**To do**
1. In the multi-DC replication thread, how many responses does a coordinator node receive with replication DC1:3,DC2:3 when it is not in the replica set?
2. Reproduce the stretch of the multi-DC replication thread from "I was hoping" through "coordinator in DC2.", substituting "mutation" for each "write".
3. Extend the multi-DC replication thread with the next part, picking up after its final sentence.

**Excerpted text**
★ ★ ★ ★

Re: Clarification on how multi-DC replication works

2014-02-11 Thread sankalp kohli
@Mullen,
I think your diagram does not answer the question on responses.
@Sameer
All nodes in DC2 will replay back to the co-ordinator in DC1. So if you
have replication of DC1:3,DC2:3. A co-ordinator node will get 6 responses
back if it is not in the replica set.
Hope that answers your question.


On Tue, Feb 11, 2014 at 8:16 AM, Mullen, Robert
robert.mul...@pearson.comwrote:

 I had the same question a while back and put together this picture to help
 me understand the flow of data for multi region deployments. Hope that it
 helps.


 On Mon, Feb 10, 2014 at 7:52 PM, Sameer Farooqui 
 sam...@blueplastic.comwrote:

 Hi,

 I was hoping someone could clarify a point about multi-DC replication.

 Let's say I have 2 data centers configured with replication factor = 3 in
 each DC.

 My client app is sitting in DC 1 and is able to intelligently pick a
 coordinator that will also be a replica partner.

 So the client app sends a write with consistency for DC1 = Q and
 consistency for DC2 = Q to a coordinator node in DC1.

 That coordinator in DC1 forwards the write to 2 other nodes in DC1 and a
 coordinator in DC2.

 Is it correct that all 3 nodes in DC2 will respond back to the original
 coordinator in DC1? Or will the DC2 nodes respond back to the DC2
 coordinator?

 Let's say one of the replica nodes in DC2 is down. Who will hold the hint
 for that node? The original coordinator in DC1 or the coordinator in DC2?





Re: Clarification on how multi-DC replication works

2014-02-11 Thread Mullen, Robert
So is that picture incorrect, or just incomplete missing the piece on how
the nodes reply to the coordinator node.

★ ★ ★ ★

**Given information**
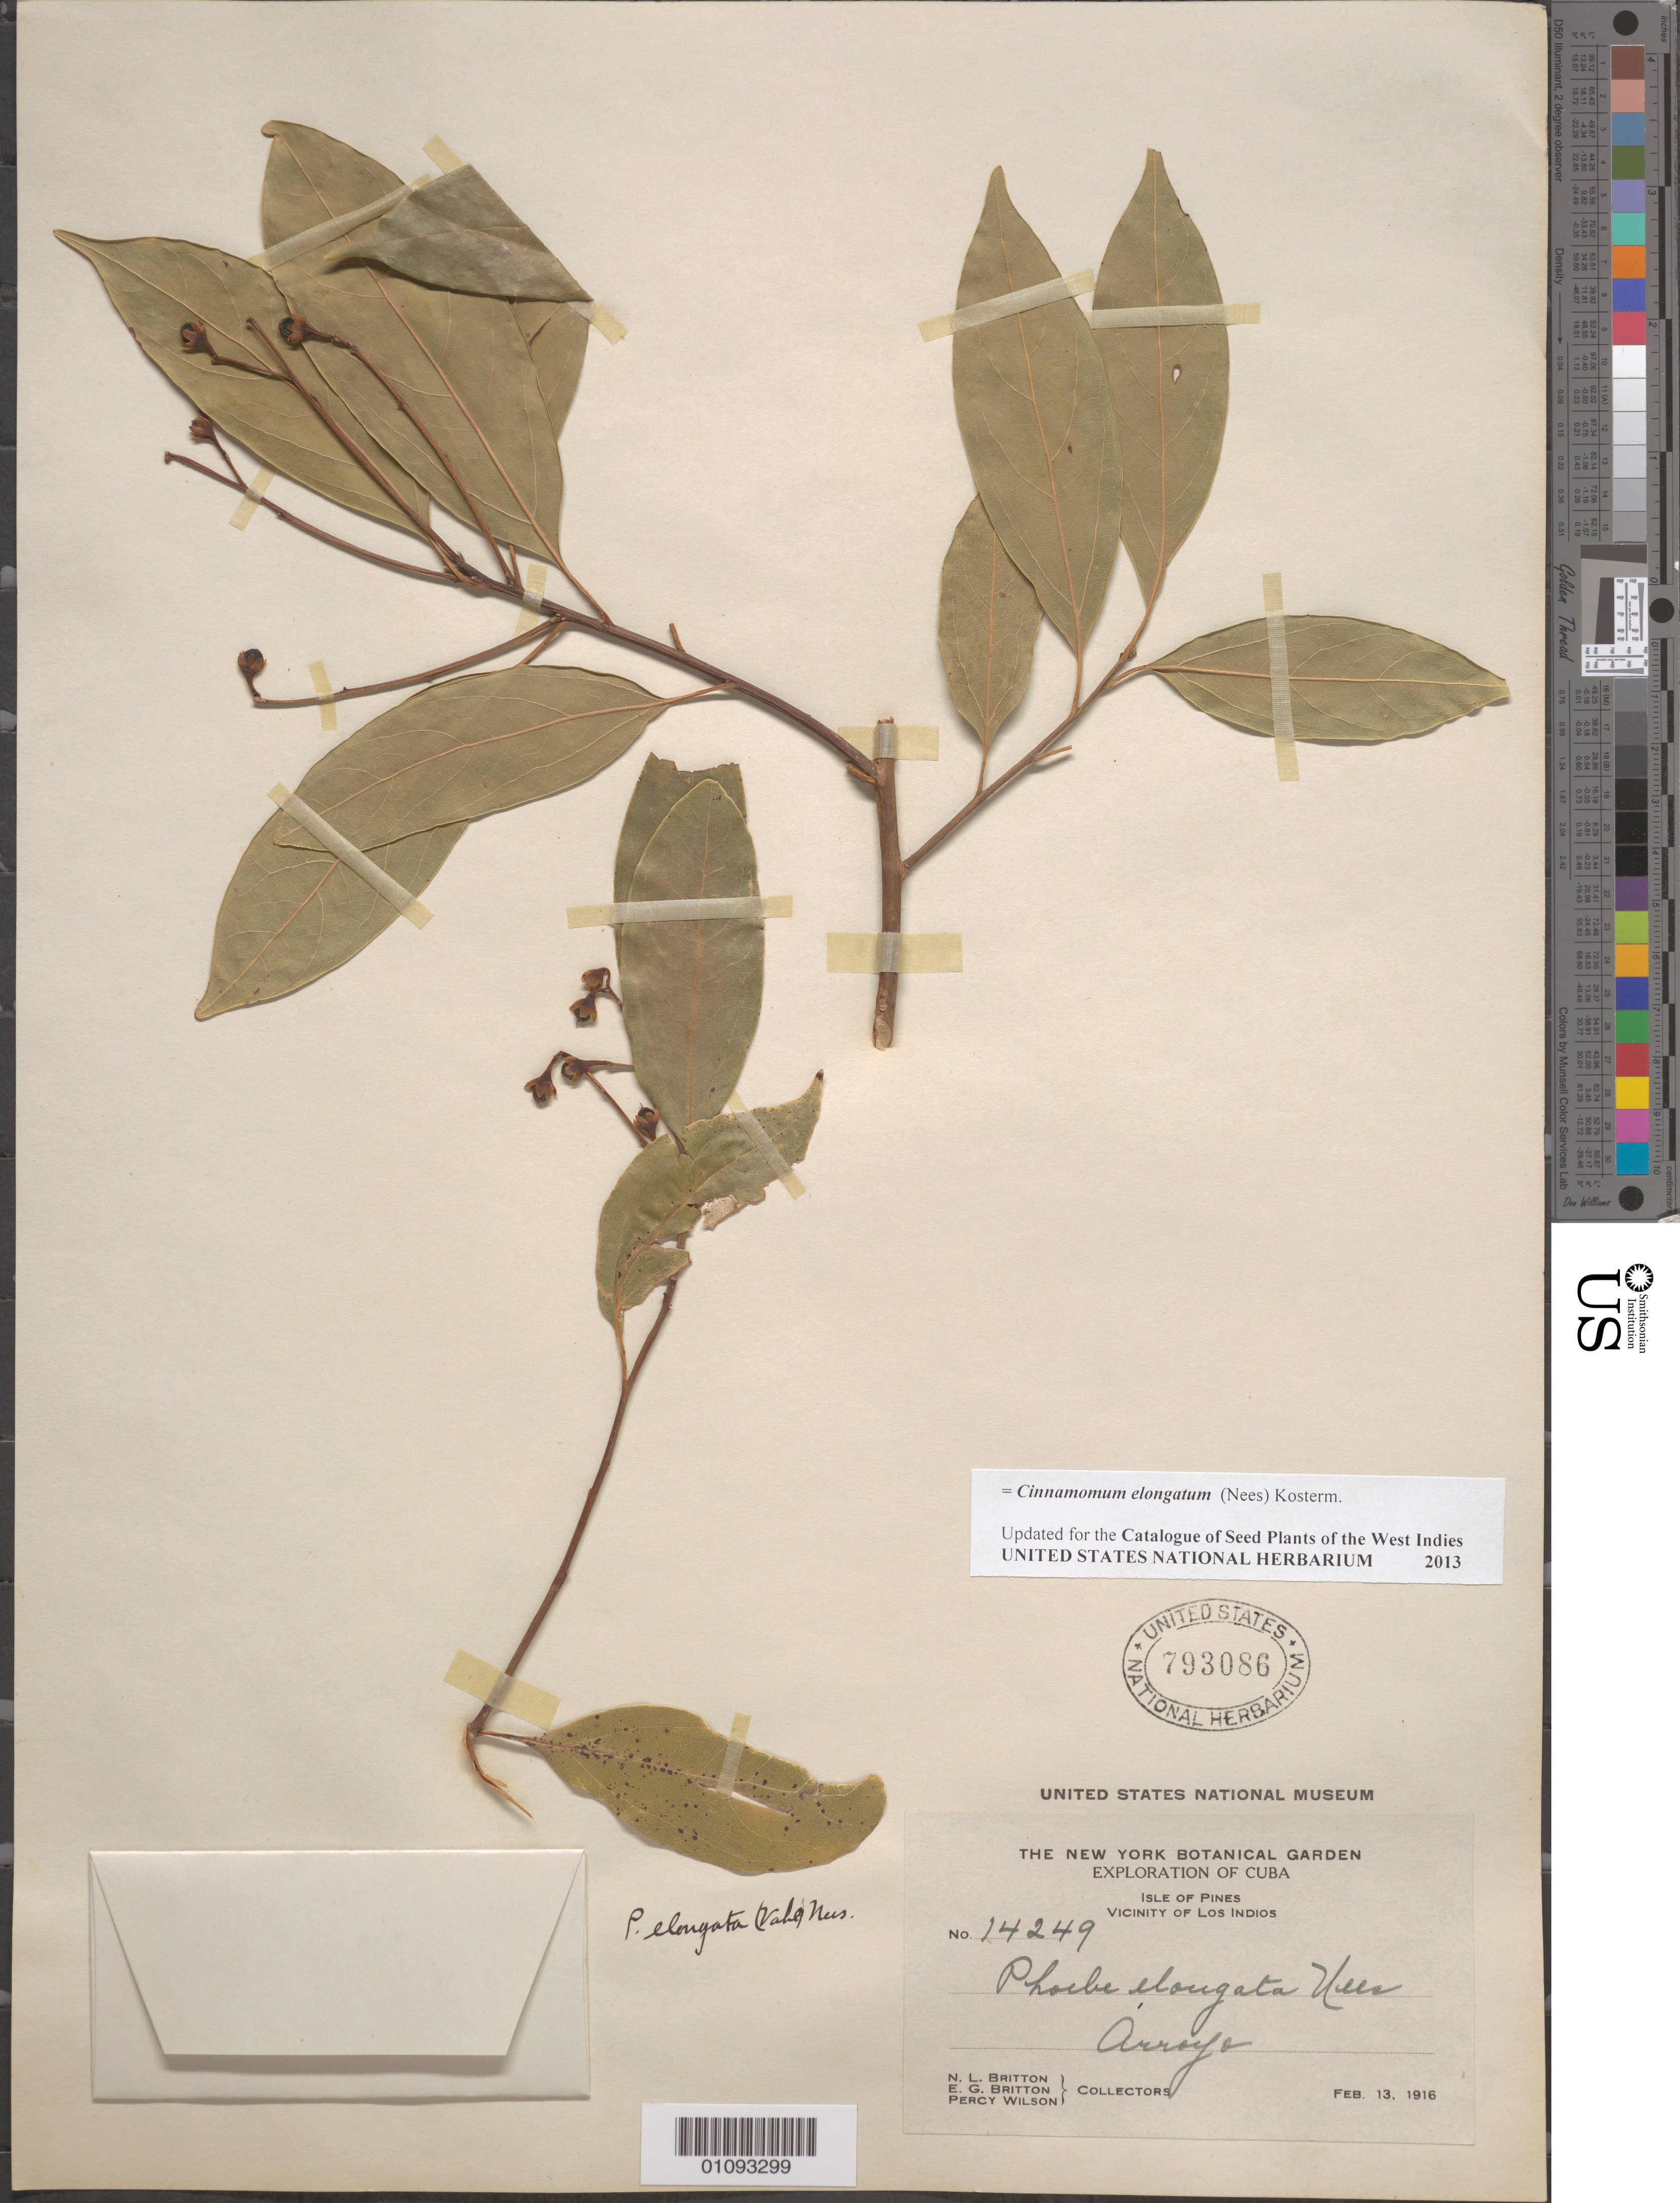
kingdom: Plantae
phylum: Tracheophyta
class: Magnoliopsida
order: Laurales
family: Lauraceae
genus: Phoebe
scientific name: Phoebe elongata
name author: (Vahl) Nees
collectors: N. Britton, E. G. Britton & P. Wilson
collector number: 14249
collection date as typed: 13 Feb 1916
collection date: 1916-02-13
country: Cuba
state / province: La Habana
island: Cuba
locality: Arroyo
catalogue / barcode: US 793086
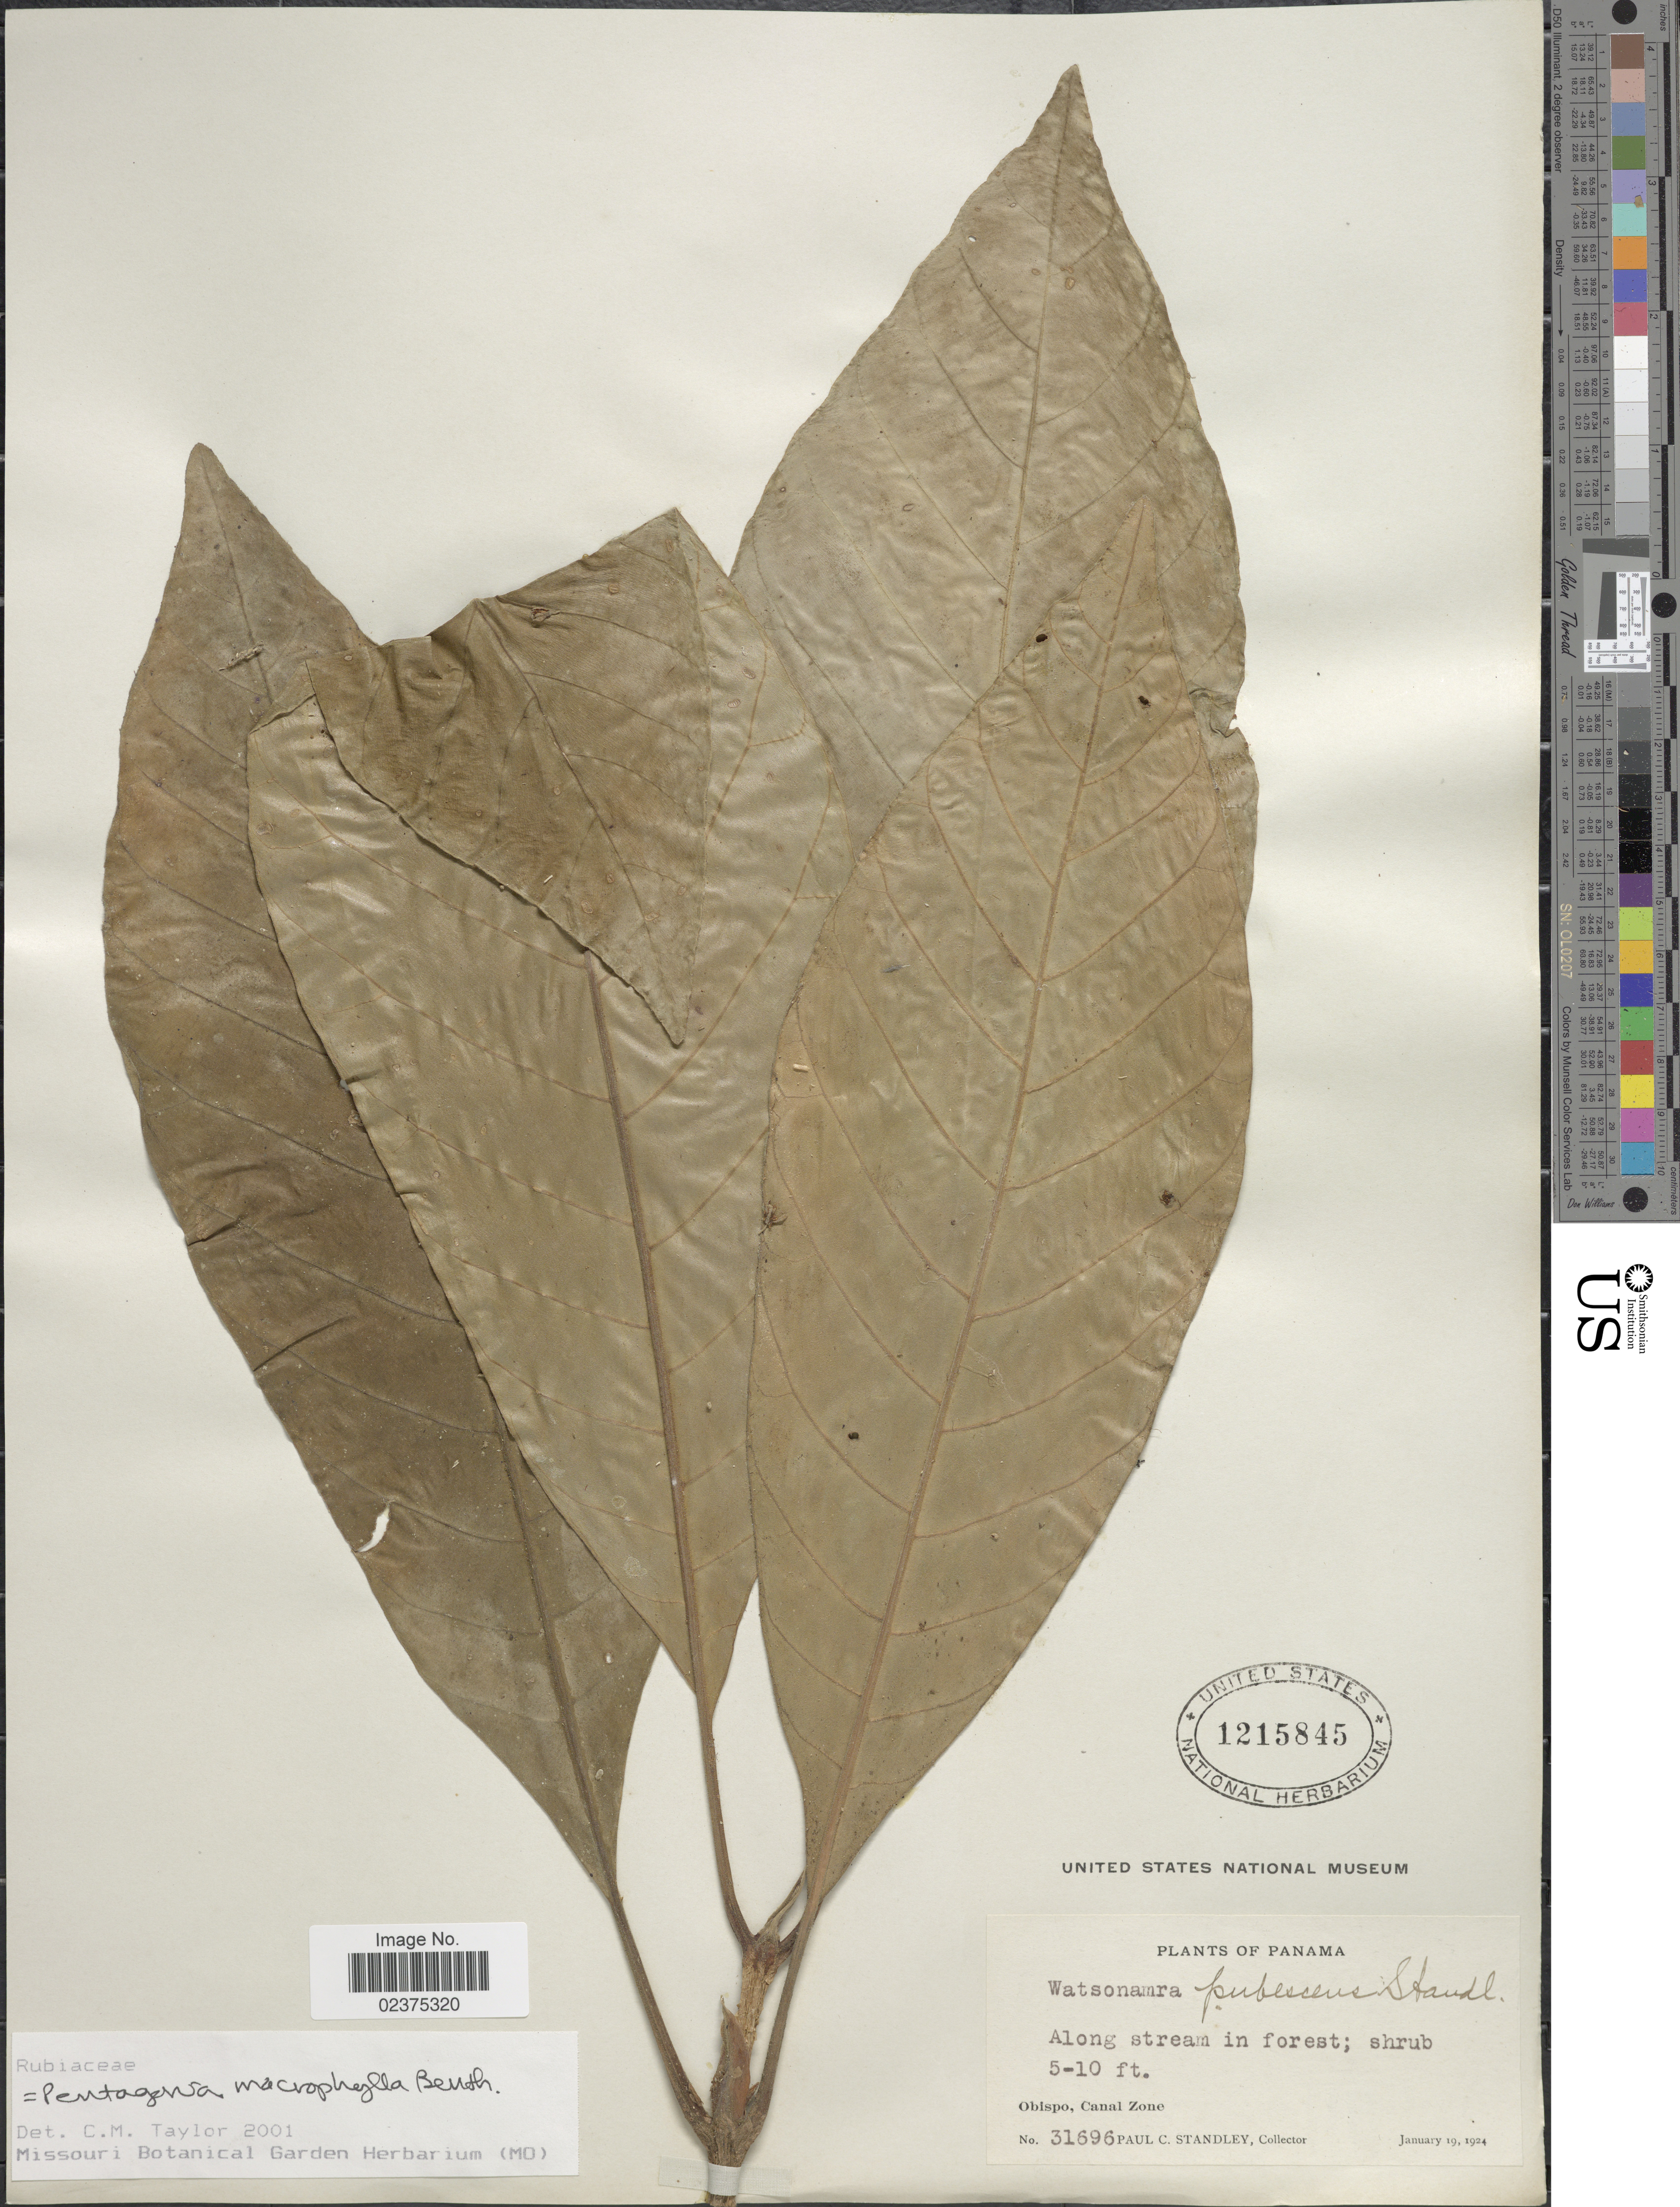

★ ★ ★ ★

**Outputs by task**
1. It receives 6 responses.

2.
I was hoping someone could clarify a point about multi-DC replication.

 Let's say I have 2 data centers configured with replication factor = 3 in
 each DC.

 My client app is sitting in DC 1 and is able to intelligently pick a
 coordinator that will also be a replica partner.

 So the client app sends a mutation with consistency for DC1 = Q and
 consistency for DC2 = Q to a coordinator node in DC1.

 That coordinator in DC1 forwards the mutation to 2 other nodes in DC1 and a
 coordinator in DC2.

3.
On Tue, Feb 11, 2014 at 9:38 AM, sankalp kohli kohlisank...@gmail.comwrote:

 @Mullen,
 I think your diagram does not answer the question on responses.
 @Sameer
 All nodes in DC2 will replay back to the co-ordinator in DC1. So if you
 have replication of DC1:3,DC2:3. A co-ordinator node will get 6 responses
 back if it is not in the replica set.
 Hope that answers your question.


 On Tue, Feb 11, 2014 at 8:16 AM, Mullen, Robert robert.mul...@pearson.com
  wrote:

 I had the same question a while back and put together this picture to
 help me understand the flow of data for multi region deployments. Hope that
 it helps.


 On Mon, Feb 10, 2014 at 7:52 PM, Sameer Farooqui 
 sam...@blueplastic.comwrote:

 Hi,

 I was hoping someone could clarify a point about multi-DC replication.

 Let's say I have 2 data centers configured with replication factor = 3
 in each DC.

 My client app is sitting in DC 1 and is able to intelligently pick a
 coordinator that will also be a replica partner.

 So the client app sends a write with consistency for DC1 = Q and
 consistency for DC2 = Q to a coordinator node in DC1.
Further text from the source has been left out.